Page images with their extracted text:
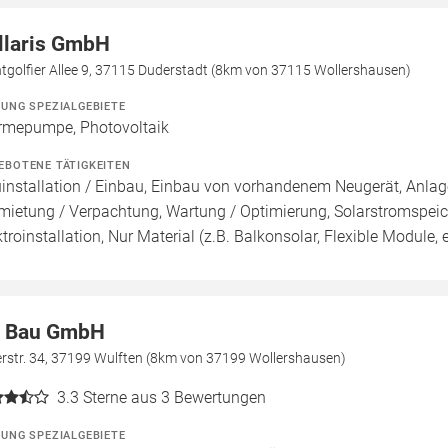
llaris GmbH
tgolfier Allee 9, 37115 Duderstadt (8km von 37115 Wollershausen)
ZUNG SPEZIALGEBIETE
mepumpe, Photovoltaik
EBOTENE TÄTIGKEITEN
installation / Einbau, Einbau von vorhandenem Neugerät, Anlage
mietung / Verpachtung, Wartung / Optimierung, Solarstromspeiche
ktroinstallation, Nur Material (z.B. Balkonsolar, Flexible Module, e
 Bau GmbH
erstr. 34, 37199 Wulften (8km von 37199 Wollershausen)
3.3
Sterne aus 3 Bewertungen
ZUNG SPEZIALGEBIETE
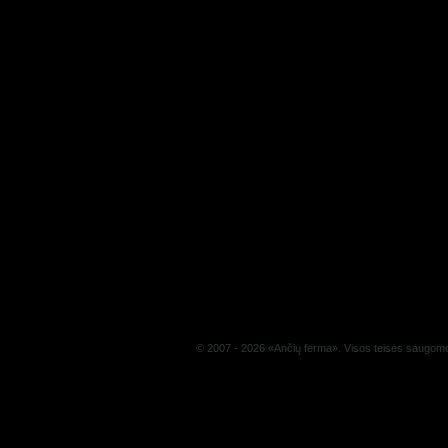
© 2007 - 2026 «Ančių ferma». Visos teisės saugom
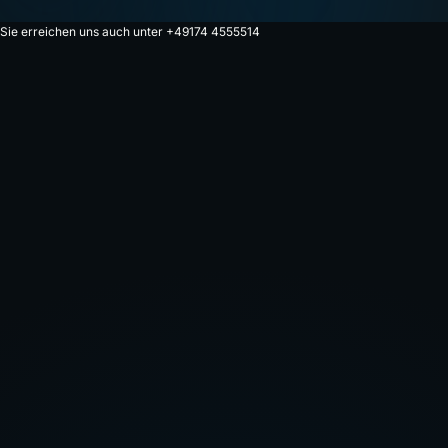
Sie erreichen uns auch unter +49174 4555514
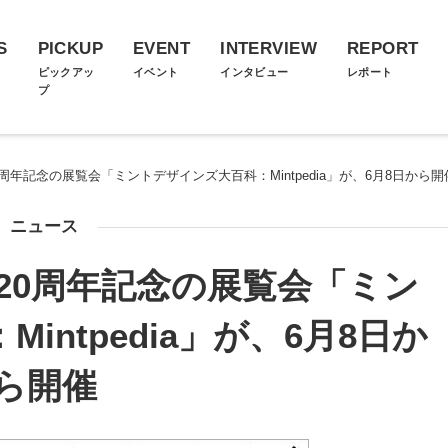
S
PICKUP
EVENT
INTERVIEW
REPORT
ス
ピックアッ
イベント
インタビュー
レポート
プ
周年記念の展覧会「ミントデザインズ大百科：Mintpedia」が、6月8日から開
ニュース
20周年記念の展覧会「ミン
intpedia」が、6月8日か
ら開催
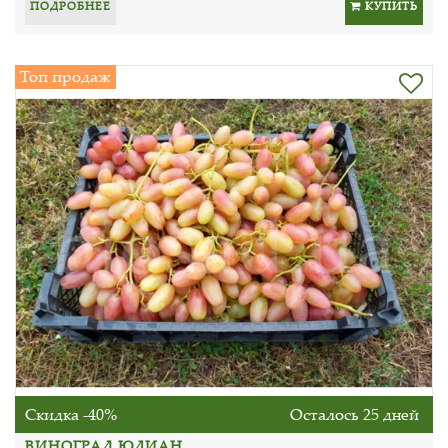
ПОДРОБНЕЕ
КУПИТЬ
Топ продаж
Скидка -40%
Осталось 25 дней
ВИНОГРАД ЮЛИАН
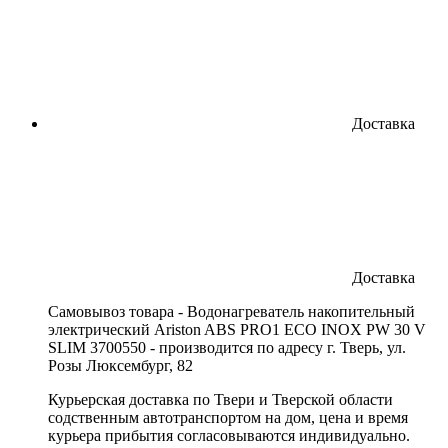
Доставка
Доставка
Cамовывоз товара - Водонагреватель накопительный
электрический Ariston ABS PRO1 ECO INOX PW 30 V
SLIM 3700550 - производится по адресу г. Тверь, ул.
Розы Люксембург, 82
Курьерская доставка по Твери и Тверской области
содственным автотранспортом на дом, цена и время
курьера прибытия согласовываются индивидуально.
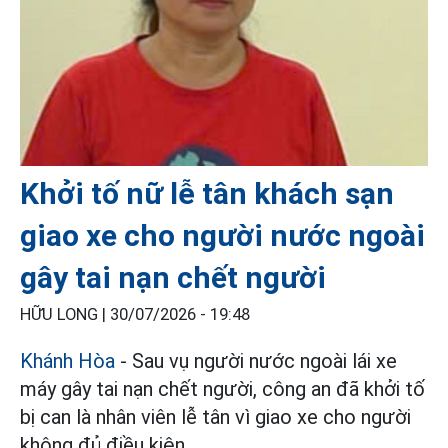
Khởi tố nữ lễ tân khách sạn
giao xe cho người nước ngoài
gây tai nạn chết người
HỮU LONG |
30/07/2026 - 19:48
Khánh Hòa
- Sau vụ người nước ngoài lái xe
máy gây tai nạn chết người, công an đã khởi tố
bị can là nhân viên lễ tân vì giao xe cho người
không đủ điều kiện.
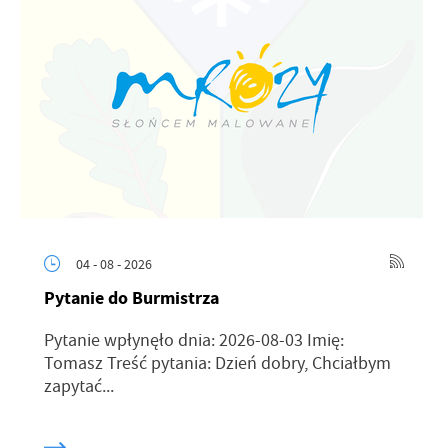
04 - 08 - 2026
Pytanie do Burmistrza
Pytanie wpłynęło dnia: 2026-08-03 Imię:
Tomasz Treść pytania: Dzień dobry, Chciałbym
zapytać...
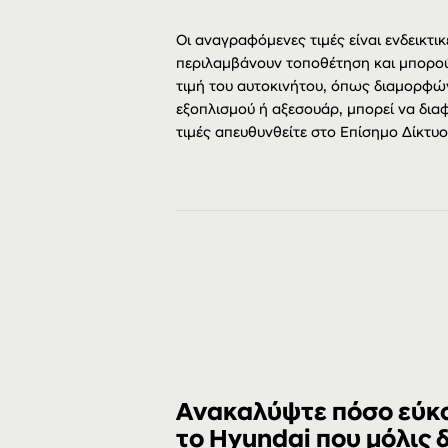
Οι αναγραφόμενες τιμές είναι ενδεικτικ
περιλαμβάνουν τοποθέτηση και μπορού
τιμή του αυτοκινήτου, όπως διαμορφώ
εξοπλισμού ή αξεσουάρ, μπορεί να διαφ
τιμές απευθυνθείτε στο Επίσημο Δίκτυ
Ανακαλύψτε πόσο εύκολ
το Hyundai που μόλις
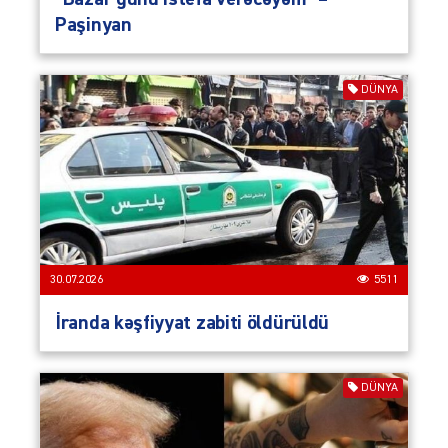
Paşinyan
DÜNYA
30.07.2026
5511
İranda kəşfiyyat zabiti öldürüldü
DÜNYA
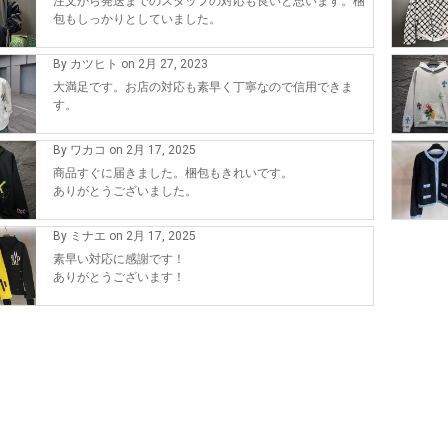
注文から発送までのスタッフの対応も良いと思います。梱
包もしっかりとしていました。
By カツヒト on 2月 27, 2023
大満足です。お店の対応も素早く丁寧なので信用できま
す。
By ワカコ on 2月 17, 2025
商品すぐに届きました。梱包もきれいです。
ありがとうございました。
By ミナエ on 2月 17, 2025
素早い対応に感謝です！
ありがとうございます！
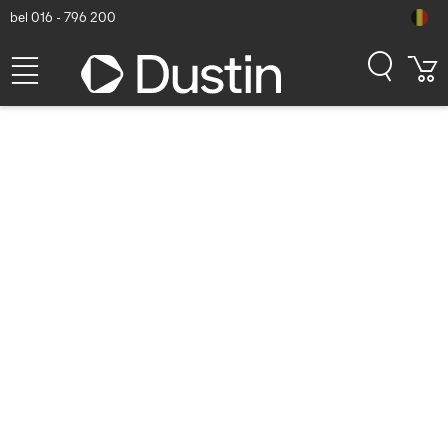
bel 016 - 796 200
TP-Link Omada EAP650-
Desktop AX3000 Desktop
Wi-Fi 6 Access Point Wifi
access point - Wit
Dustin artikelnummer: P000798191 | Productcode: EAP650-
DESKTOP | EAN/UPC: 1210002605939
96,81
excl. btw
incl. btw
117,14
Binnenkort beschikbaar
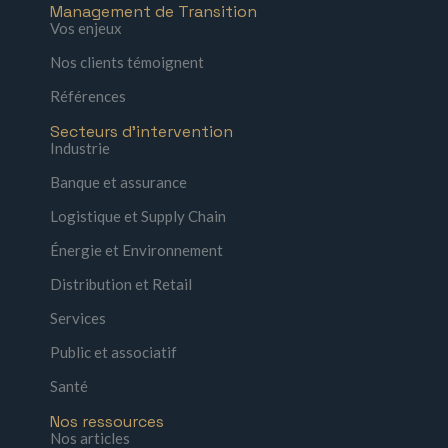
Management de Transition
Vos enjeux
Nos clients témoignent
Références
Secteurs d'intervention
Industrie
Banque et assurance
Logistique et Supply Chain
Énergie et Environnement
Distribution et Retail
Services
Public et associatif
Santé
Nos ressources
Nos articles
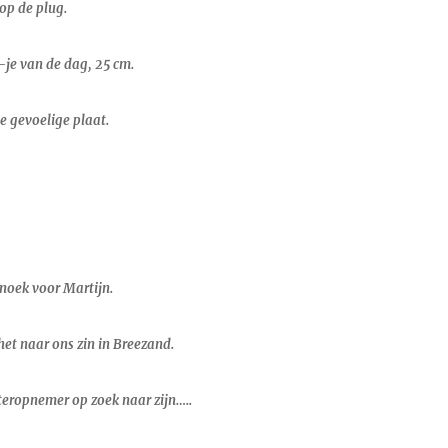
 op de plug.
-je van de dag, 25 cm.
e gevoelige plaat.
snoek voor Martijn.
et naar ons zin in Breezand.
eropnemer op zoek naar zijn…..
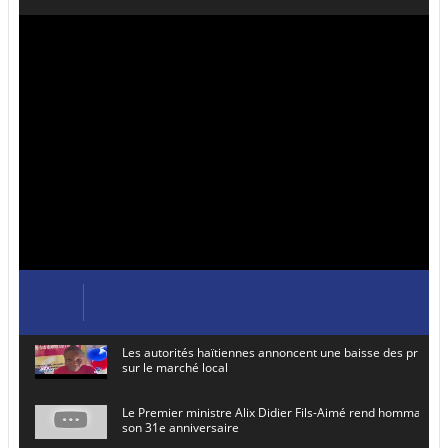
Les autorités haïtiennes annoncent une baisse des prix de
sur le marché local
Le Premier ministre Alix Didier Fils-Aimé rend hommage à
son 31e anniversaire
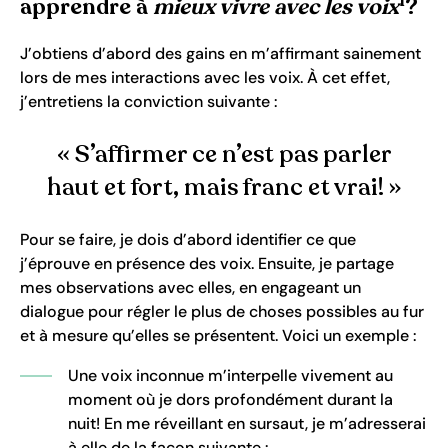
1
apprendre à
mieux vivre avec les voix
?
J’obtiens d’abord des gains en m’affirmant sainement
lors de mes interactions avec les voix. À cet effet,
j’entretiens la conviction suivante :
« S’affirmer ce n’est pas parler
haut et fort, mais franc et vrai! »
Pour se faire, je dois d’abord identifier ce que
j’éprouve en présence des voix. Ensuite, je partage
mes observations avec elles, en engageant un
dialogue pour régler le plus de choses possibles au fur
et à mesure qu’elles se présentent. Voici un exemple :
Une voix inconnue m’interpelle vivement au
moment où je dors profondément durant la
nuit! En me réveillant en sursaut, je m’adresserai
à elle de la façon suivante :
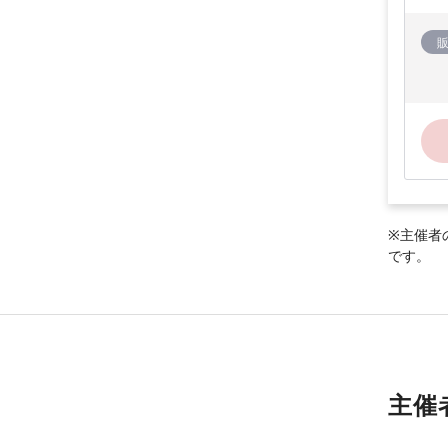
※主催者
です。
主催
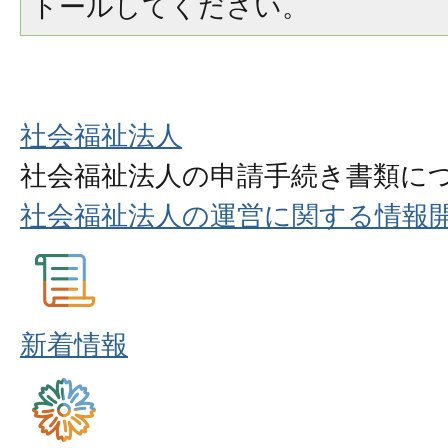
トールしてください。
社会福祉法人
社会福祉法人の申請手続き書類に
社会福祉法人の運営に関する情報
新着情報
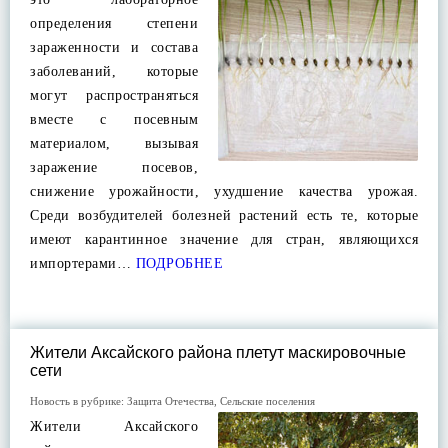
определения степени
зараженности и состава
заболеваний, которые
могут распространяться
вместе с посевным
материалом, вызывая
заражение посевов,
снижение урожайности, ухудшение качества урожая.
Среди возбудителей болезней растений есть те, которые
имеют карантинное значение для стран, являющихся
импортерами…
ПОДРОБНЕЕ
Жители Аксайского района плетут маскировочные
сети
Новость в рубрике:
Защита Отечества
,
Сельские поселения
Жители Аксайского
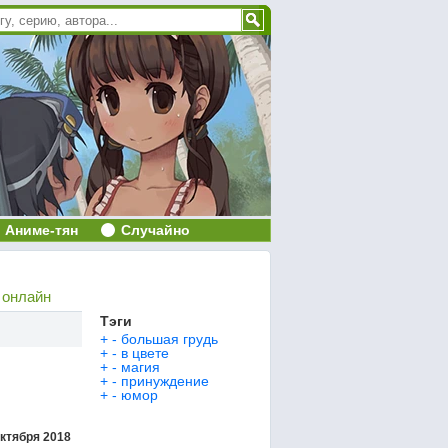
Аниме-тян
Случайно
 онлайн
Тэги
+
-
большая грудь
+
-
в цвете
+
-
магия
+
-
принуждение
+
-
юмор
октября 2018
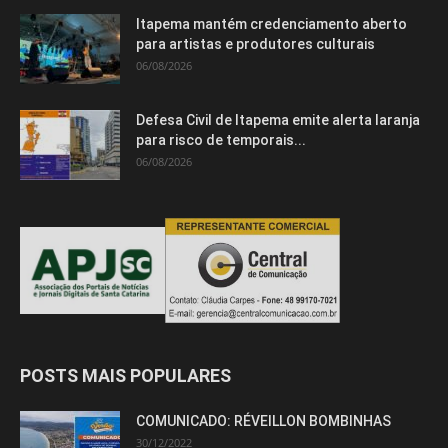
Itapema mantém credenciamento aberto
para artistas e produtores culturais
06/08/2026
Defesa Civil de Itapema emite alerta laranja
para risco de temporais...
06/08/2026
POSTS MAIS POPULARES
COMUNICADO: RÉVEILLON BOMBINHAS
30/12/2022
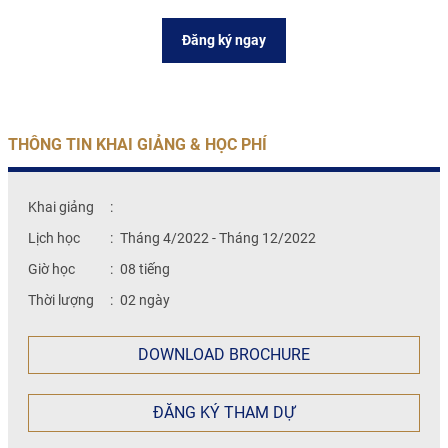
Đăng ký ngay
THÔNG TIN KHAI GIẢNG & HỌC PHÍ
Khai giảng
:
Lịch học
:
Tháng 4/2022 - Tháng 12/2022
Giờ học
:
08 tiếng
Thời lượng
:
02 ngày
DOWNLOAD BROCHURE
ĐĂNG KÝ THAM DỰ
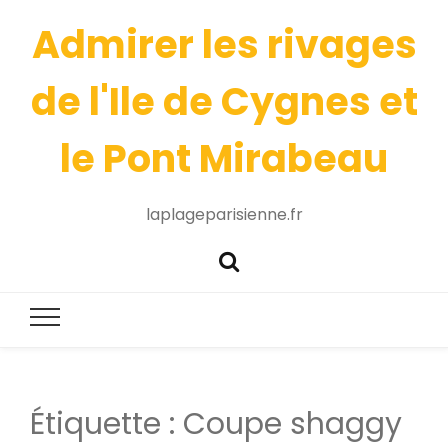
Admirer les rivages
de l'Ile de Cygnes et
le Pont Mirabeau
laplageparisienne.fr
Étiquette :
Coupe shaggy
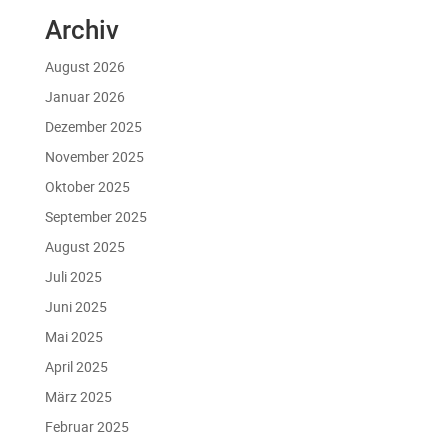
Archiv
August 2026
Januar 2026
Dezember 2025
November 2025
Oktober 2025
September 2025
August 2025
Juli 2025
Juni 2025
Mai 2025
April 2025
März 2025
Februar 2025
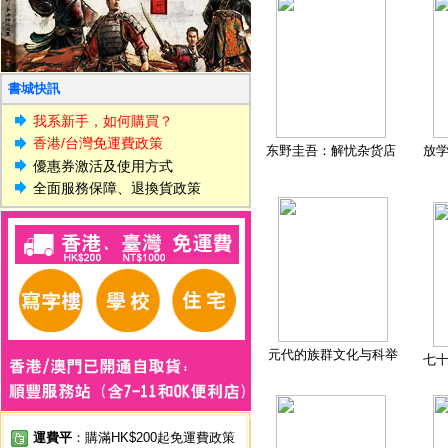
書城快訊
我系新手，如何購買？
香港/台灣免運費政策
东野圭吾：解忧杂货店
放
優惠券激活及使用方式
全面服務保障、退換貨政策
元代的族群文化与科举
七
運費平
：購滿HK$200起免運費政策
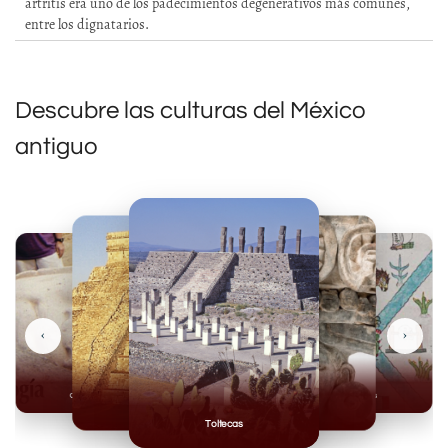
artritis era uno de los padecimientos degenerativos más comunes,
entre los dignatarios.
Descubre las culturas del México
antiguo
‹
›
Olmecas
Mexicas
Mayas
Mixteca
Toltecas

What the task requires:
Copy out every line of text in the records above word for word, and leave the pictures out of your answer.

Response box:
llaris GmbH
tgolfier Allee 9, 37115 Duderstadt (8km von 37115 Wollershausen)
ZUNG SPEZIALGEBIETE
mepumpe, Photovoltaik
EBOTENE TÄTIGKEITEN
installation / Einbau, Einbau von vorhandenem Neugerät, Anlage
mietung / Verpachtung, Wartung / Optimierung, Solarstromspeiche
ktroinstallation, Nur Material (z.B. Balkonsolar, Flexible Module, e
 Bau GmbH
erstr. 34, 37199 Wulften (8km von 37199 Wollershausen)
3.3
Sterne aus 3 Bewertungen
ZUNG SPEZIALGEBIETE
© 2007 - 2026 «Ančių ferma». Visos teisės saugom
Sie erreichen uns auch unter +49174 4555514
S
PICKUP
EVENT
INTERVIEW
REPORT
ス
ピックアッ
イベント
インタビュー
レポート
プ
周年記念の展覧会「ミントデザインズ大百科：Mintpedia」が、6月8日から開
ニュース
20周年記念の展覧会「ミン
intpedia」が、6月8日か
ら開催
ПОДРОБНЕЕ
КУПИТЬ
Топ продаж
Скидка -40%
Осталось 25 дней
ВИНОГРАД ЮЛИАН
Доставка
Доставка
Cамовывоз товара - Водонагреватель накопительный
электрический Ariston ABS PRO1 ECO INOX PW 30 V
SLIM 3700550 - производится по адресу г. Тверь, ул.
Розы Люксембург, 82
Курьерская доставка по Твери и Тверской области
содственным автотранспортом на дом, цена и время
курьера прибытия согласовываются индивидуально.
Khởi tố nữ lễ tân khách sạn
giao xe cho người nước ngoài
gây tai nạn chết người
HỮU LONG |
30/07/2026 - 19:48
Khánh Hòa
- Sau vụ người nước ngoài lái xe
máy gây tai nạn chết người, công an đã khởi tố
bị can là nhân viên lễ tân vì giao xe cho người
không đủ điều kiện.
04 - 08 - 2026
Pytanie do Burmistrza
Pytanie wpłynęło dnia: 2026-08-03 Imię:
Tomasz Treść pytania: Dzień dobry, Chciałbym
zapytać...
Οι αναγραφόμενες τιμές είναι ενδεικτικ
περιλαμβάνουν τοποθέτηση και μπορού
τιμή του αυτοκινήτου, όπως διαμορφώ
εξοπλισμού ή αξεσουάρ, μπορεί να διαφ
τιμές απευθυνθείτε στο Επίσημο Δίκτυ
Ανακαλύψτε πόσο εύκολ
το Hyundai που μόλις
Paşinyan
DÜNYA
30.07.2026
5511
İranda kəşfiyyat zabiti öldürüldü
DÜNYA
注文から発送までのスタッフの対応も良いと思います。梱
包もしっかりとしていました。
By カツヒト on 2月 27, 2023
大満足です。お店の対応も素早く丁寧なので信用できま
す。
By ワカコ on 2月 17, 2025
商品すぐに届きました。梱包もきれいです。
ありがとうございました。
By ミナエ on 2月 17, 2025
素早い対応に感謝です！
ありがとうございます！
bel 016 - 796 200
TP-Link Omada EAP650-
Desktop AX3000 Desktop
Wi-Fi 6 Access Point Wifi
access point - Wit
Dustin artikelnummer: P000798191 | Productcode: EAP650-
DESKTOP | EAN/UPC: 1210002605939
96,81
excl. btw
incl. btw
117,14
Binnenkort beschikbaar
Management de Transition
Vos enjeux
Nos clients témoignent
Références
Secteurs d'intervention
Industrie
Banque et assurance
Logistique et Supply Chain
Énergie et Environnement
Distribution et Retail
Services
Public et associatif
Santé
Nos ressources
Nos articles
 op de plug.
-je van de dag, 25 cm.
e gevoelige plaat.
snoek voor Martijn.
et naar ons zin in Breezand.
eropnemer op zoek naar zijn…..
Les autorités haïtiennes annoncent une baisse des prix de
sur le marché local
Le Premier ministre Alix Didier Fils-Aimé rend hommage à
son 31e anniversaire
1
apprendre à
mieux vivre avec les voix
?
J’obtiens d’abord des gains en m’affirmant sainement
lors de mes interactions avec les voix. À cet effet,
j’entretiens la conviction suivante :
« S’affirmer ce n’est pas parler
haut et fort, mais franc et vrai! »
Pour se faire, je dois d’abord identifier ce que
j’éprouve en présence des voix. Ensuite, je partage
mes observations avec elles, en engageant un
dialogue pour régler le plus de choses possibles au fur
et à mesure qu’elles se présentent. Voici un exemple :
Une voix inconnue m’interpelle vivement au
moment où je dors profondément durant la
nuit! En me réveillant en sursaut, je m’adresserai
à elle de la façon suivante :
※主催者
です。
主催
トールしてください。
社会福祉法人
社会福祉法人の申請手続き書類に
社会福祉法人の運営に関する情報
新着情報
определения степени
зараженности и состава
заболеваний, которые
могут распространяться
вместе с посевным
материалом, вызывая
заражение посевов,
снижение урожайности, ухудшение качества урожая.
Среди возбудителей болезней растений есть те, которые
имеют карантинное значение для стран, являющихся
импортерами…
ПОДРОБНЕЕ
Жители Аксайского района плетут маскировочные
сети
Новость в рубрике:
Защита Отечества
,
Сельские поселения
Жители Аксайского
Аниме-тян
Случайно
 онлайн
Тэги
+
-
большая грудь
+
-
в цвете
+
-
магия
+
-
принуждение
+
-
юмор
октября 2018
Itapema mantém credenciamento aberto
para artistas e produtores culturais
06/08/2026
Defesa Civil de Itapema emite alerta laranja
para risco de temporais...
06/08/2026
POSTS MAIS POPULARES
COMUNICADO: RÉVEILLON BOMBINHAS
30/12/2022
Đăng ký ngay
THÔNG TIN KHAI GIẢNG & HỌC PHÍ
Khai giảng
:
Lịch học
:
Tháng 4/2022 - Tháng 12/2022
Giờ học
:
08 tiếng
Thời lượng
:
02 ngày
DOWNLOAD BROCHURE
ĐĂNG KÝ THAM DỰ
Admirer les rivages
de l'Ile de Cygnes et
le Pont Mirabeau
laplageparisienne.fr
Étiquette :
Coupe shaggy
Archiv
August 2026
Januar 2026
Dezember 2025
November 2025
Oktober 2025
September 2025
August 2025
Juli 2025
Juni 2025
Mai 2025
April 2025
März 2025
Februar 2025
書城快訊
我系新手，如何購買？
香港/台灣免運費政策
东野圭吾：解忧杂货店
放
優惠券激活及使用方式
全面服務保障、退換貨政策
元代的族群文化与科举
七
運費平
：購滿HK$200起免運費政策
artritis era uno de los padecimientos degenerativos más comunes,
entre los dignatarios.
Descubre las culturas del México
antiguo
‹
›
Olmecas
Mexicas
Mayas
Mixteca
Toltecas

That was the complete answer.